[[ TEXT SEGMENT open ]]

Tenant Payment Plans (Section 402)

  • Housing providers are now prohibited from requiring or requesting lump-sum payments from tenants under a payment plan.
  • During the program period, unless the housing provider offered a rent payment plan and approved a rent payment plan, the housing provider is prohibited from filing any collection lawsuit or eviction for non-payment of rent, provided the tenant does not default on the terms of the payment plan.
  • Eligible tenants of the payment plan are no longer prohibited from receiving a rent reduction under the mortgage relief section of the Act (Section 401).
  • The definition of “housing provider” has been clarified to include not just an individual, but also an entity (emphasis added) that is:
    • a landlord, an owner, lessor, sublessor, assignee, or their agent, or any other person receiving or entitled to receive rents or benefits for the use or occupancy of any rental unit within a housing accommodation within the District; and
    • Has five or more residential units currently rented or available for rent.

[[ TEXT SEGMENT closed ]]
[[ EXTRACTED RECORDS open ]]

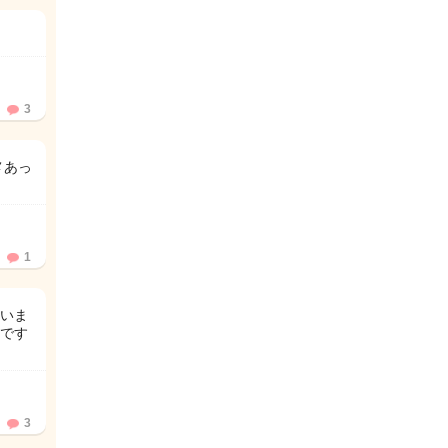
3
メあっ
1
いま
です
3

[[ EXTRACTED RECORDS closed ]]

▶ [REQUIREMENT 1]
Using the text on tenant payment plans, decide whether each statement agrees with it: (a) Housing providers may ask tenants on a payment plan for lump-sum payments. (b) Eligible payment-plan tenants can now get a rent reduction under Section 401. (c) To count as a housing provider, an entity must have at least ten residential units. For each, answer yes or no and quote the words of the text that decide it.
▶ [REQUIREMENT 2]
Extend the text on tenant payment plans, starting after its last line.
The items were taken from a different source than the text.

▶ [ANSWER AREA 1]
(a) No: "Housing providers are now prohibited from requiring or requesting lump-sum payments from tenants under a payment plan."
(b) Yes: "Eligible tenants of the payment plan are no longer prohibited from receiving a rent reduction under the mortgage relief section of the Act (Section 401)."
(c) No: "Has five or more residential units currently rented or available for rent."

▶ [ANSWER AREA 2]
Residential Tenant Protections (Section 405)

  • A housing provider cannot issue a rent increase notice to any residential tenant during the public health emergency.
  • Any rent increase… shall be null and void… and shall be issued anew… if… the effective date of the rent increase as stated on the notice of rent increase occurs during a period for which a public health emergency has been declared (emphasis added).
  • The Act added requirements and penalties regarding rent adjustment notices:
    • The Rent Administrator (head of the Rental Accommodations Division (“RAD”) under the Department of Housing and Community Development) shall review all notices to tenants of rent adjustments that are filed by a housing provider with RAD.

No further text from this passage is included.